11.8. Resource Outages

For various reasons, resources can go out of order: machines may fail or may have to get scheduled maintenance, nurses or doctors may get sick or may be out-of-duty or off-shift. Consequently, both planned and unexpected resource outages may have to be modeled.

While human resources being out-of-duty or off-shift can be modeled with the help of service time calendars, scheduled maintenance may be modeled in the form of maintenance activities recurring with a fixed interval. Unexpected resource outages are resource failures.

Modeling Resource Failures

Resource failures can be modeled with the help of two types of events: failure and recovery, and two related random variables: time-to-next-failure and failure time. In this approach, the next resource failure event occurs x time units after a recovery event, where x is obtained by invoking the random variable sampling function timeToNextFailure(). Each failure event triggers a recovery event, which is scheduled with a delay of y time units where y is obtained by invoking the random variable sampling function failureTime().

This simple approach applies both to non-human and human resources.

Further modeling options:

Allow specifying a time-to-first-failure, in addition to the time-to-next-failure.
Allow counting only the busy time of a resource, instead of the total time, for determining its next failure time.

Modeling the Repair of Failed Resources

In activity-based simulation, the basic failure modeling approach can be refined by modeling the repair of a failed non-human resource as an activity whose duration is provided by the random variable repair time and which requires a repair person as a resource, such that the total failure time is the sum of the two random variables repair lead time (the time needed for getting a repair person to start the repair) and repair time.

Then, when a failure event occurs, it triggers a repair activity to start with a delay of x time units and a duration of y time units, where x = repairLeadtime() and y = repairTime(). The next failure event is scheduled to occur z time units after a repair end event, where z is obtained by invoking the random variable sampling function timeToNextFailure().

Modeling the Scheduled Maintenance of Resources

Non-human resources, such as machines, may undergo periodic maintenance for preventing them to fail in the near future. This can be modeled by scheduling periodic maintenance activities every x time units where x = maintenanceIntervall(), along with periodic failure events.

When a maintenance activity starts before the next scheduled failure event has occurred, the simulator has to retract this event from the Future Event List for implementing its prevention by the maintenance activity. The next failure event is scheduled to occur x time units after the maintenance end event, where x is obtained by invoking the random variable sampling function timeToNextFailure().

When a resource fails before its next scheduled maintenance has started, the scheduled maintenance is cancelled (the simulator has to retract the scheduled maintenance start event) and, instead, the failure event triggers a repair activity. Only when the repair activity ends, the next maintenance activity is scheduled with a delay of y time units where y is obtained by invoking the random variable sampling function maintenanceTime().

Further modeling options:

Allow specifying a time-to-first-maintenance, in addition to the maintenance interval time-to-next-maintenance.
Allow specifying the recurrence of maintenance activities with a schedule instead of a (typically fixed) maintenance interval.

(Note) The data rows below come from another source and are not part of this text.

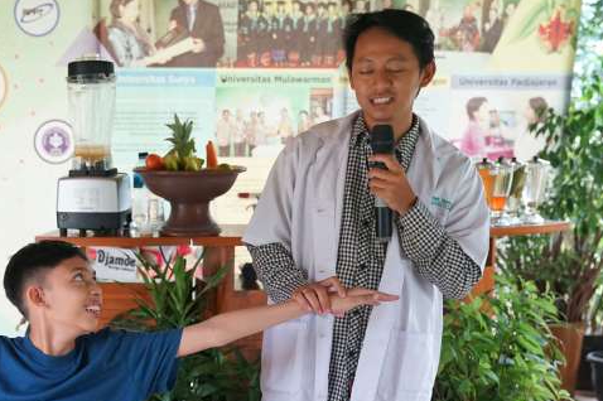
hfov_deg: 27.6
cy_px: 312
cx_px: 136
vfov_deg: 18.7
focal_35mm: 72
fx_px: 1205
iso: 3200
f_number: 4
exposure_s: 1/160
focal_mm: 43
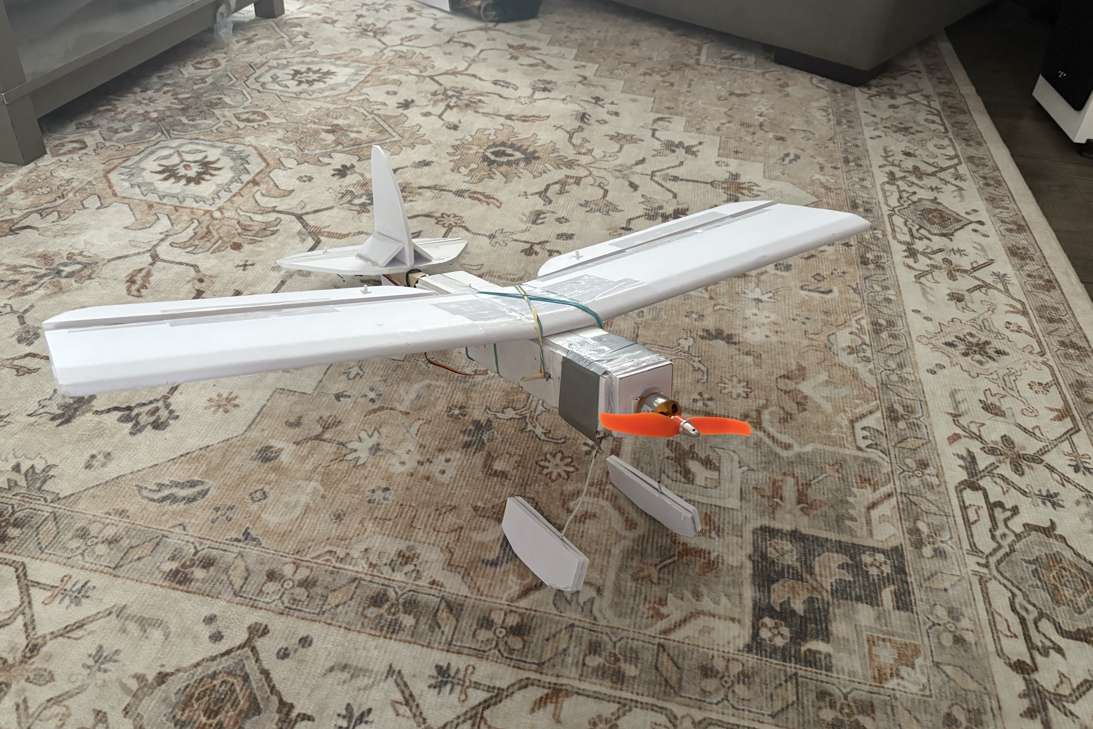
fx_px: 850
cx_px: 530
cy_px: 362
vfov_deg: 46.4
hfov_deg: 65.5
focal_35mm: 28
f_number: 1.6
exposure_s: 1/40
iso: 400
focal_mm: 5.96
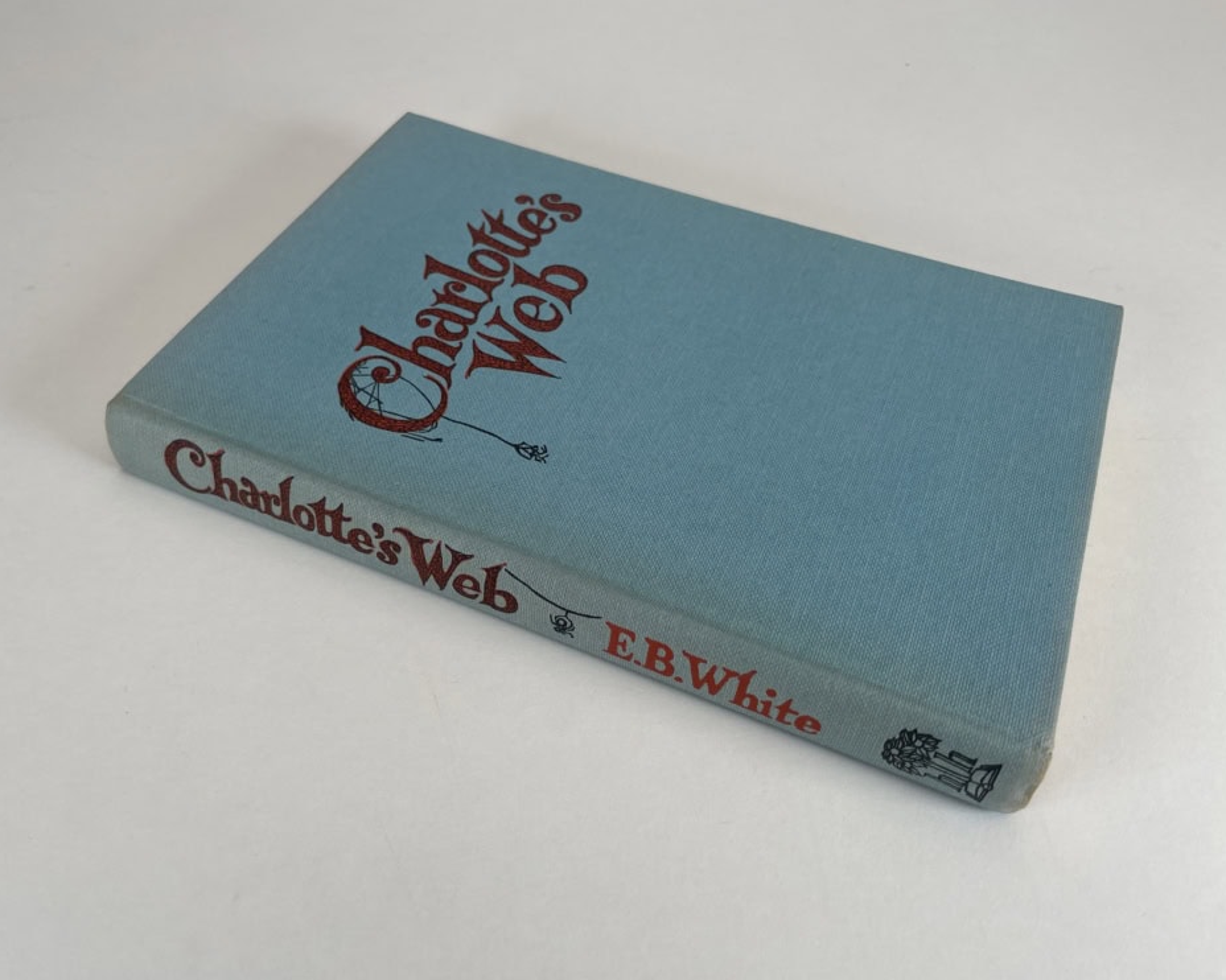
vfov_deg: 51.5
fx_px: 1016
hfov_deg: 62.1
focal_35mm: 28
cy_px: 494
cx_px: 567
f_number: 1.6
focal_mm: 4.2
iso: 32
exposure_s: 1/122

Defining General Elements for Modeling Resource Outages

A simulation framework/language should support resource outage modeling by allowing to define for each (non-human) resource object type the three pairs of (typically random variable) time functions introduced above and summarized in the following class diagram.

These pairs of time functions have to be used incrementally: specifying maintenance time functions requires specifying repair time functions, which, in turn, requires specifying failure time functions.

Resource Outage Modeling in AnyLogic

AnyLogic is a state-of-the-art DES modeling tool/framework. It allows defining recurrent failures (not with follow-up recovery events, but only with follow-up repair activities) and maintenance for each Resource Pool. There is the option to use only the busy time of a resource for computing its next failure time. For repair activities, there is no possibility to distinguish between repair lead time and repair time. For maintenance activities, it can be defined which task priority they have and if they are preemptive or not. Neither for repair nor for maintenance activities, performer resources can be assigned.